5/14/15

Things I Have Given Up On

I can remember thinking about my life, once Olivia would be born, and thinking being confident that I knew it all.  I knew what kind of mother I wanted to be and felt sure that I would be that person for all 18-years, and beyond.  My life would change, but only in wonderful, magical ways as my heart was swelling like my belly (and feet).  All of the good things that I loved before children would stay the same, and all the drama that I didn't care for would be washed away with the love of this little person.

I'd seen the kind of parent I didn't want to be.  I knew what worked and what didn't in my own life.  I read books on parenting.  I was ready.

Bullshit.

As the parent of an infant, your life flips 75 times a day.  You ride real high, making is easy to fall really low, and fast.  But those babies, they grow.  You learn a little and life goes on.  Then, maybe you add a second or third kid because apparently humans are intelligent enough to make fire, but so dumb they can't remember how much teething and potty-training sucks.

But life goes on.  Your best intensions with #1 shifts with #2, and God help if there's anymore beyond that.  {remember this one, a personal favorite of mine}

Liv is now 6 (and a half, thank you very much) and Avery is 4.  I have learned to be way more flexible, not only day to day, but moment to moment.  And please don't confuse my "flexibility" with ability to control my tendency to scream like a lunatic to get another to listen to me.  But I have learned to let some of those glowing pre-baby thoughts and accept more reasonable, and still lovely ones.



{bedtime routine}
Bath, book, bed.  Plus lotion, gently massaged into their soft skin, cooing over their sweet post-bath smell.  Now I'm lucky if I get them in the shower to hose them off, and chase their legs around to smear some lotion on before they pull on jammies.  TV is also part of their bedtime routine.  And even though we try to get them in bed at the same time, when they actually fall asleep remains a mystery.  They can be in bed at 8 PM, but I can still be shouting "GO TO SLEEP" well past 9.  Mama wants to watch Game of Thrones in peace, show some respect!

{clean countertops}
If I really try, I can get things cleared off and all the papers in their proper home.  Then, just as quickly, the school day is done and backpacks are dumped and math worksheets, spelling tests and those darling art projects (that will soon find a garbage can because I cannot possible keep everything they create).  I can't keep up.  I try, but I really only make an effort if A.  We have company, or B.  I get mad over the clutter, blow-up and then quietly start throwing everything away.

{a private bedroom}
Your room is your sanctuary.  No doubt, bed always made with lovely, soft, white, down comforter, and even matching night stands.  Lucky you, Mr. Rockefeller.  In my house, my room is just another room for the girls stuff to trickle in to.  We find books, headbands, and even half-eaten snacks in there constantly.   Our only saving grace is one day the girls will be too embarrassed that they might see their father naked to actually stay out.  Fingers crossed.

{dusting}
Just kidding.  I hated doing this before I had kids.  I just use them as an excuse now.  It's my right as a parent to be able to play the "kid fault" card when I see fit.

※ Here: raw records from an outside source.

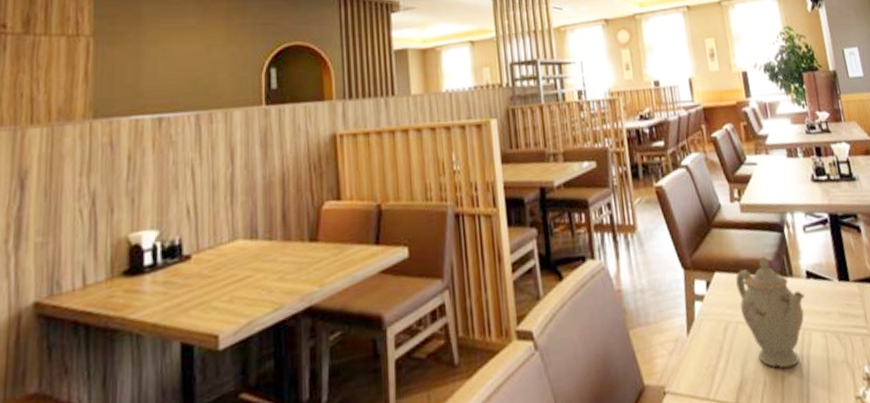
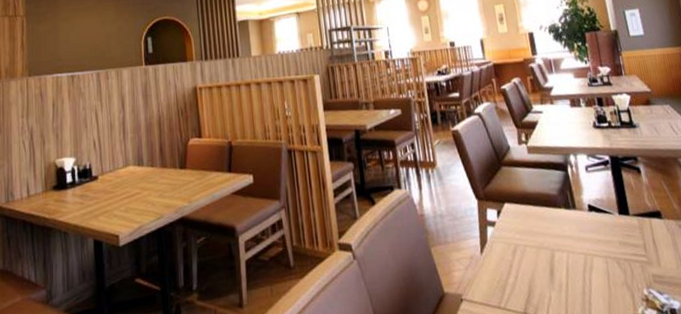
teapot: present [735,255,805,369] -> none [523,190,587,287]

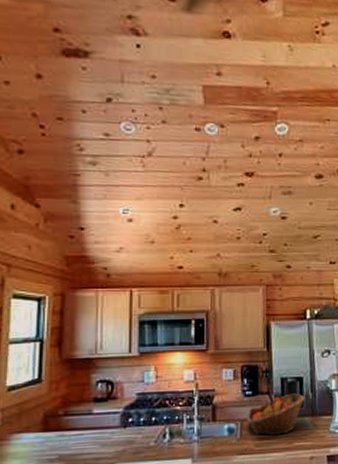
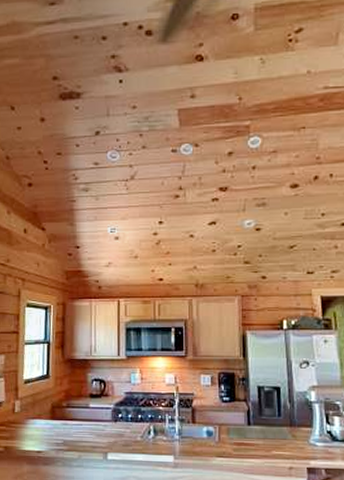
fruit basket: present [247,393,305,436] -> none [225,402,283,442]

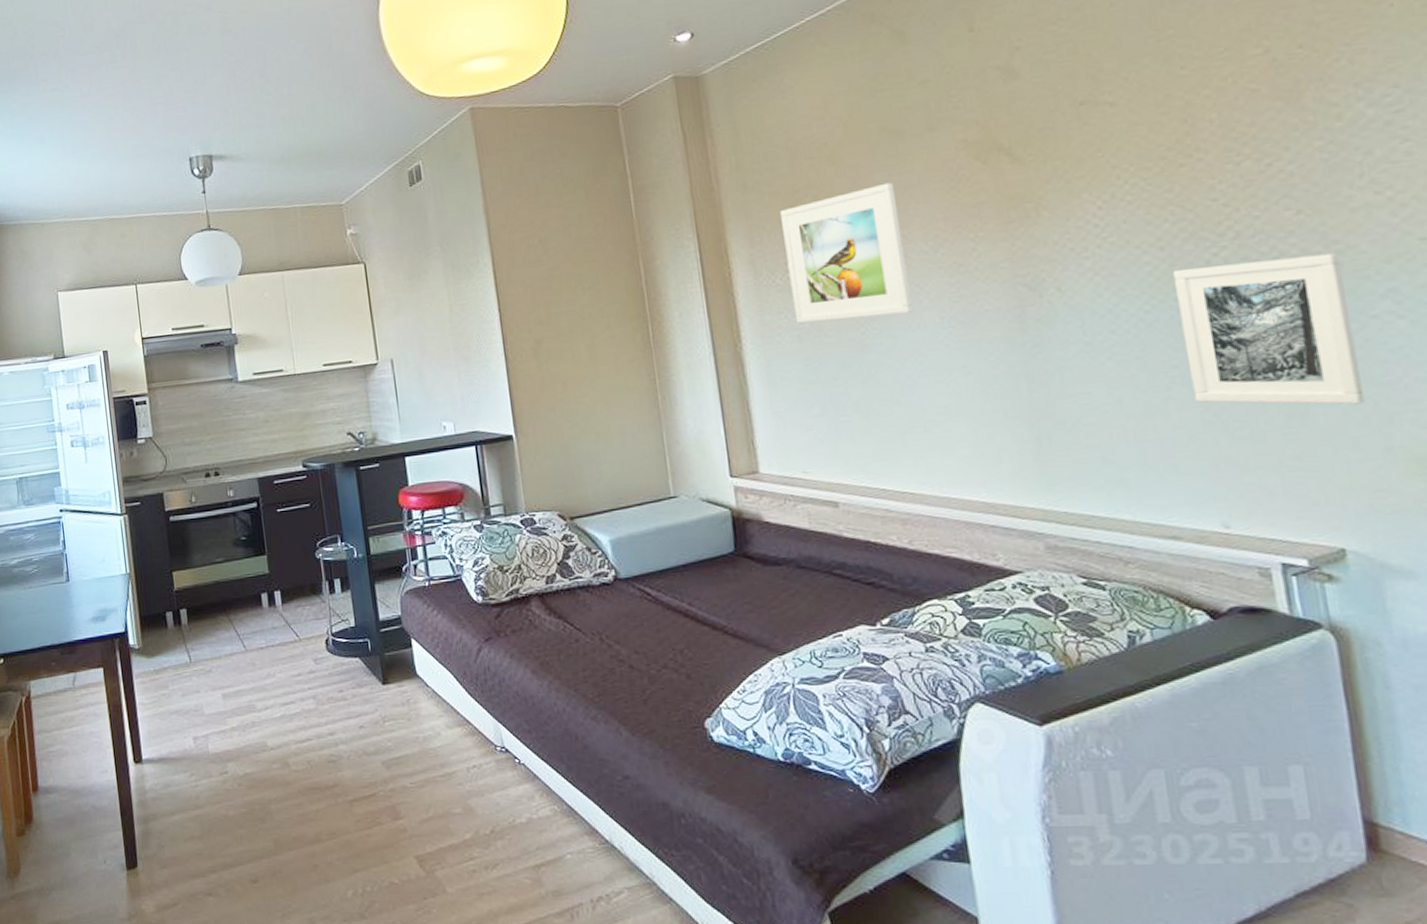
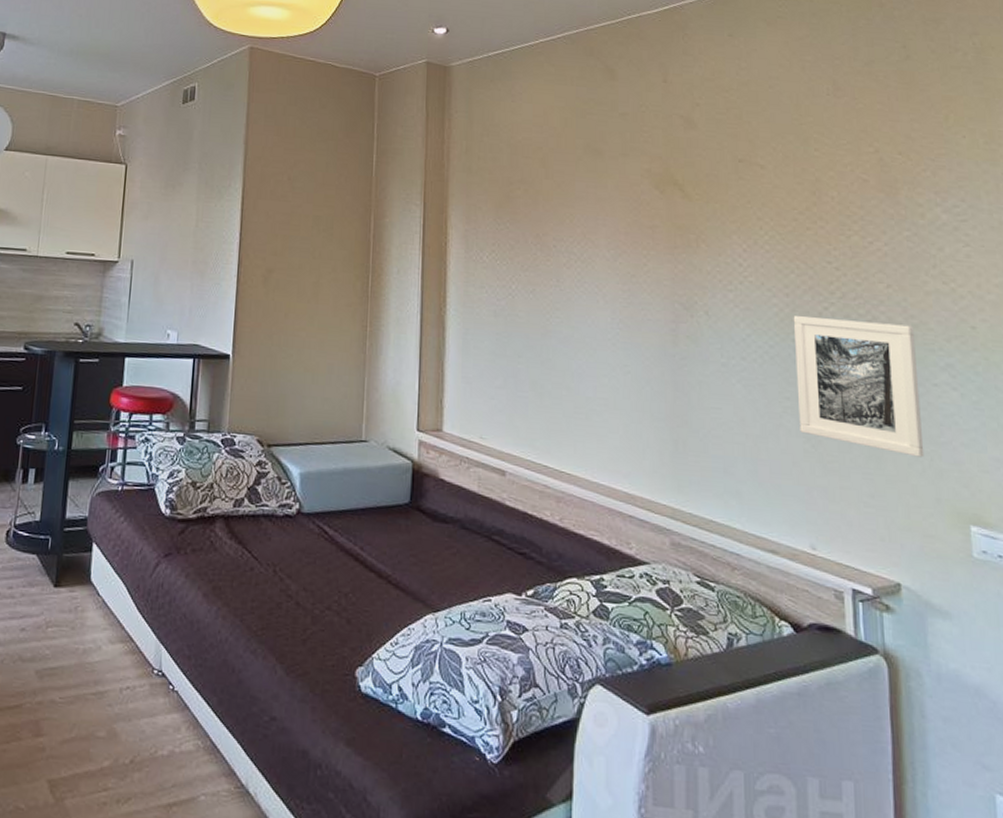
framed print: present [780,182,914,323] -> none [494,192,591,309]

{having the best/smartest/cutest kid}
Having my girls at the same time as some of my girl friends, I couldn't help but compare.  Is she rolling yet?  Cutting teeth?  Oh, she hasn't tried that solid food yet, do you think she should?  Entering school and sports is awesome.  I see the my kids are really awesome at some things, and really pretty crappy at others.  And that's OK.  Not everyone can be perfect at everything.  I hate to watch them struggle (I can be a good mom if I want to be) but I do recognize that struggles build character and prepare for the reality of life. 

1 comment:

Shannon Dew said...

amen mama!!! As Kendall is getting older (and the days are longer) I'm finding myself being more lenient with bed time and it's actually made life so much easier! No more fighting, negotiating, crying, coming out of the room 5804358279823549027589475 times. And yeah...the clean house will happen when we're empty nesters. It'll be here before we know it.